After Successful Referral
“How do I know which friends led me the rewards?”
“How do I know the Payment Method?”
“How do I change the Payment Method”
“How do I change the email id for Amazon Gift Card?”
“How do I know, when will my Payment will be Processed?”
“How do I know, if my rewards have initiated?”
“How do I know, if my rewards have processed?”
After Rewards are Processed
“How do I know how much I have earned in previous month?”
“How do I know which friends led me the rewards in previous month?”
“How do I know, through which method I got paid?”
Information Architecture
Refer a Friend
Referral Link
Email Input Field
How Referrals Work
Terms and Conditions
Earnings Details
Total Earnings
Processed Earnings
To-be Processed
Referral Metrics
Referrals Signed up
Referrals Earned
Referrals Expiring Soon
Referral Expired
Friends Details
Friends Nick Name
Friends Email
Signed up Date
Earned on Date
Status
Monthly Earnings Metrics
Month Cycle
Month Drop-down
Monthly Earning
Current Payment Method
Update Payment Method
Rewards Processing Date
Initiated Date
Processed Date
Wireframes

A dedicated tab for tracking referrals and earnings supports the transparency and scalability of the program.
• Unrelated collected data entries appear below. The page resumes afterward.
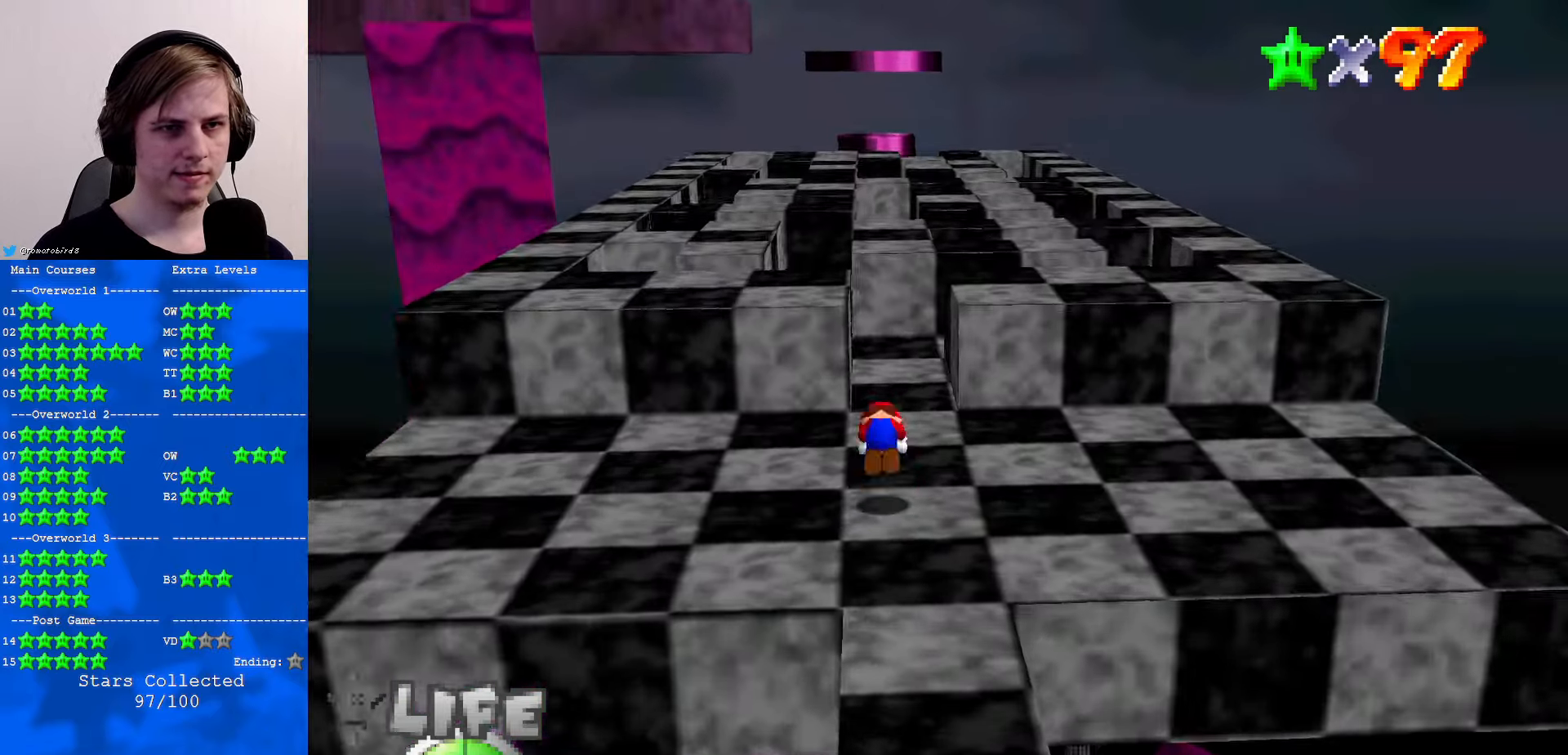
{"buttons": ["C_RIGHT"], "left_stick": "up-left", "events": [[33, "left_stick", "up-right"], [66, "A", "up"], [200, "C_LEFT", "down"], [200, "left_stick", "up"], [233, "C_DOWN", "down"], [300, "C_DOWN", "up"], [300, "left_stick", "center"], [333, "C_LEFT", "up"], [433, "C_RIGHT", "down"], [466, "left_stick", "up-left"]]}
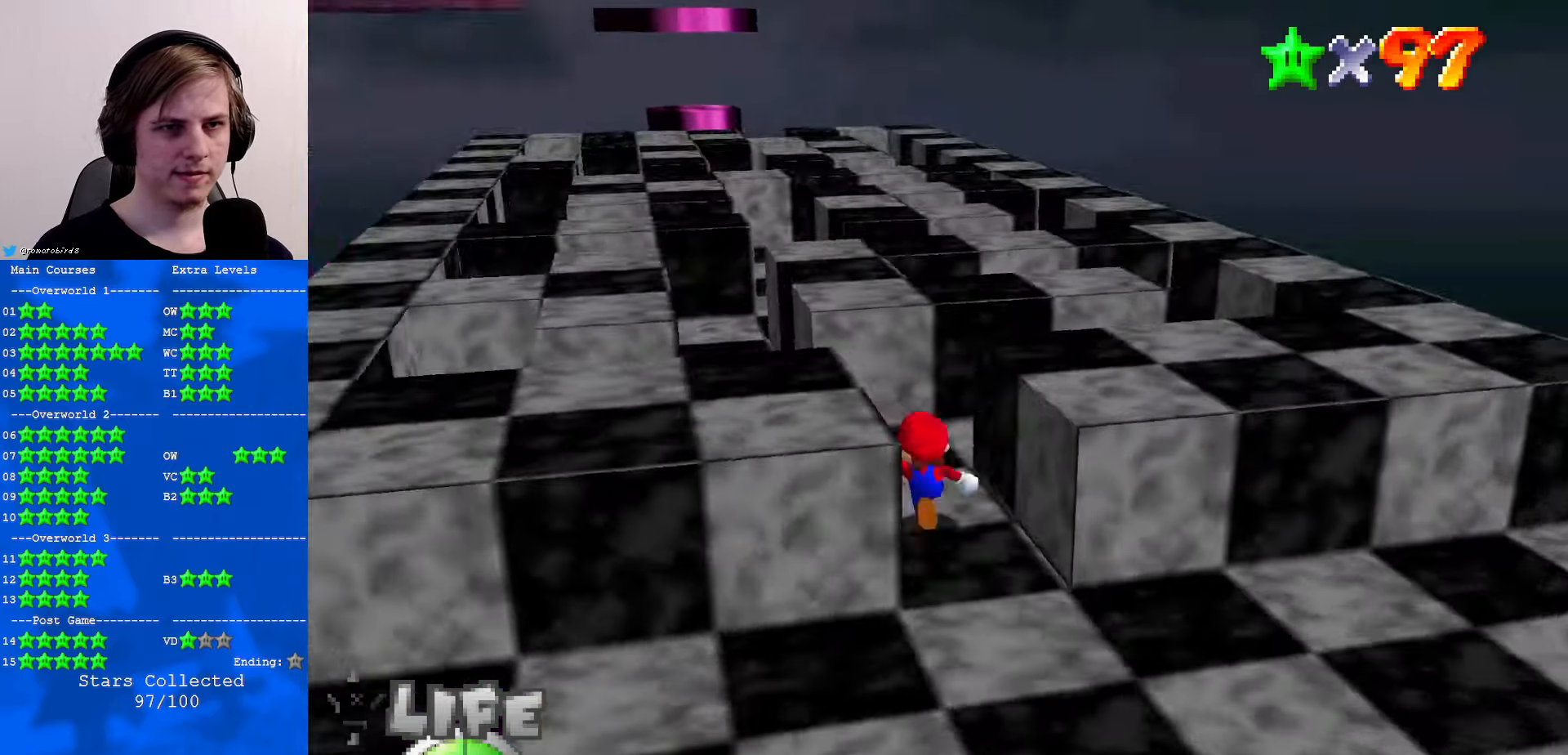
{"buttons": [], "left_stick": "up-left", "events": [[33, "C_RIGHT", "up"]]}
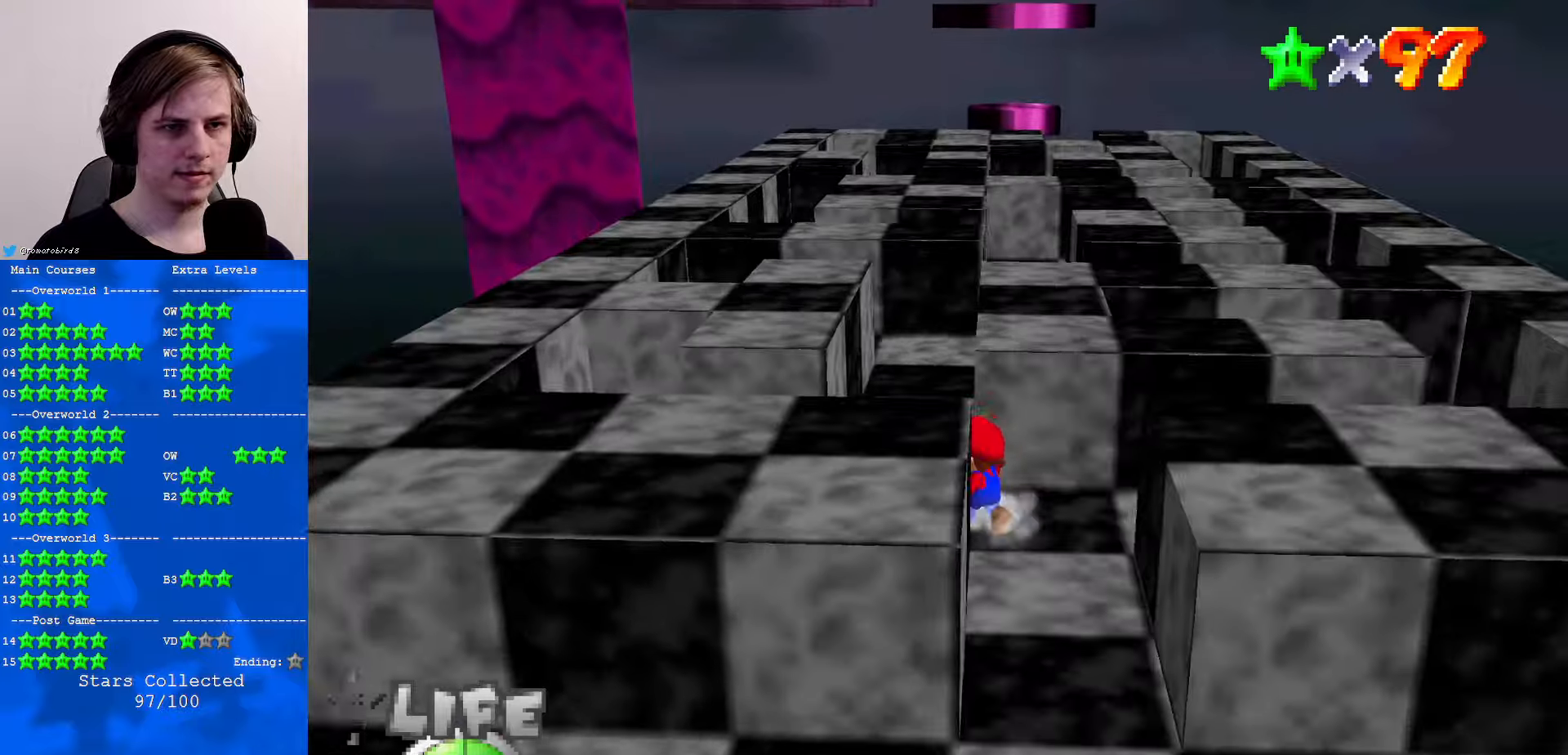
{"buttons": ["A", "B"], "left_stick": "up", "events": [[400, "left_stick", "up"], [500, "A", "down"], [500, "B", "down"]]}
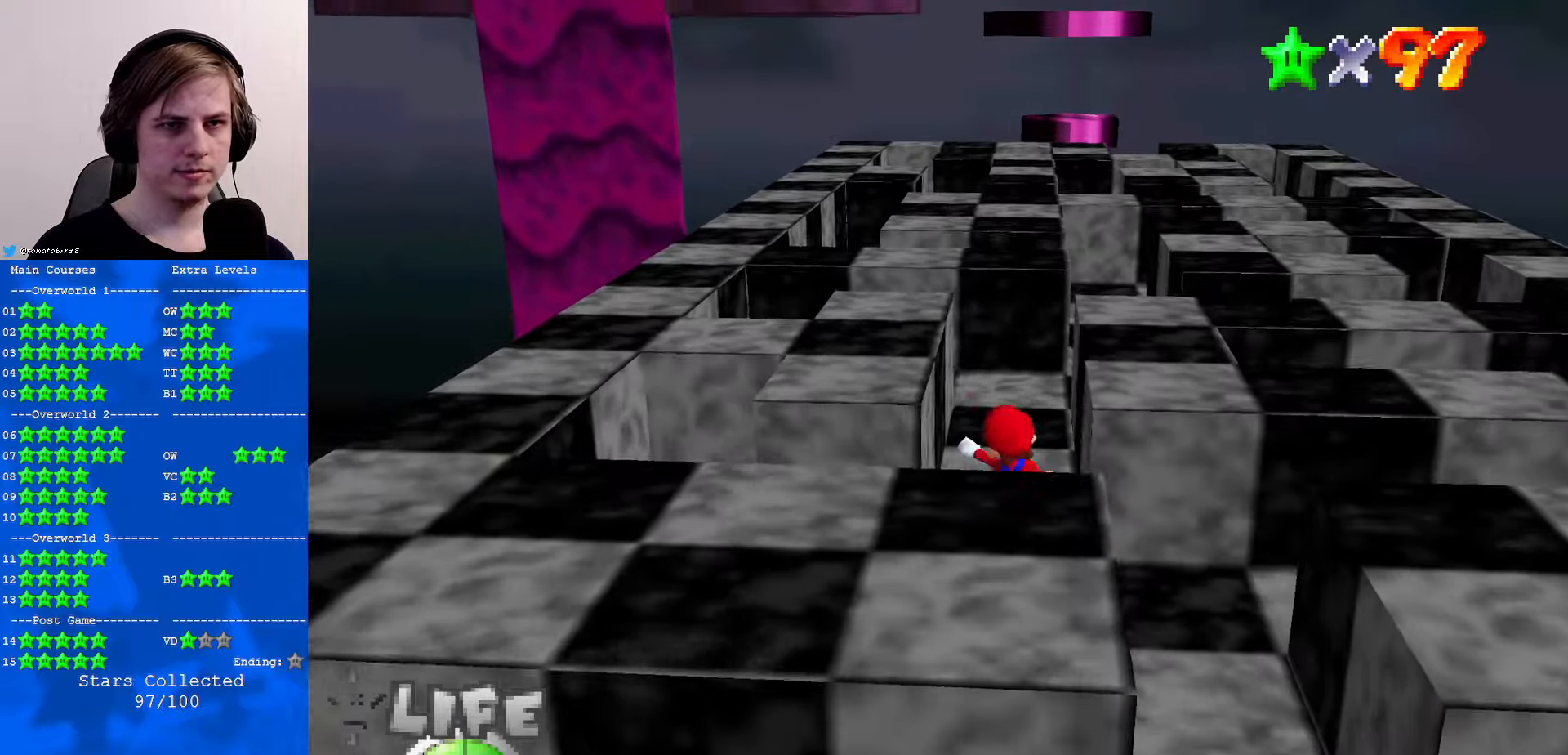
{"buttons": [], "left_stick": "up", "events": [[133, "A", "up"], [133, "B", "up"]]}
Users can view their current and past monthly earnings, along with their payment destinations.





BEFORE
25th–25th
Initiation on the 25th, processing on the 28th. Cycle straddled two calendar months. Users would see month labels change inside the product while their actual calendar hadn't moved — disorienting and easy to misread.
AFTER
Calendar Month
Cycle realigned to the standard calendar month. Initiation moved to the 1st of the following month, processing to the 3rd. Eliminated the overlap and removed the program's biggest source of confusion.

ORIGINAL
INR 3,000.00
Original reward value. Real-term value would drift with currency fluctuation, creating an inconsistent perceived reward across users and over time.
FINAL
USD 30.00
Aligned with backend, product and business teams. Resolved tracking complexity, kept the reward structure intact — a copy-level fix because the underlying IA was solid.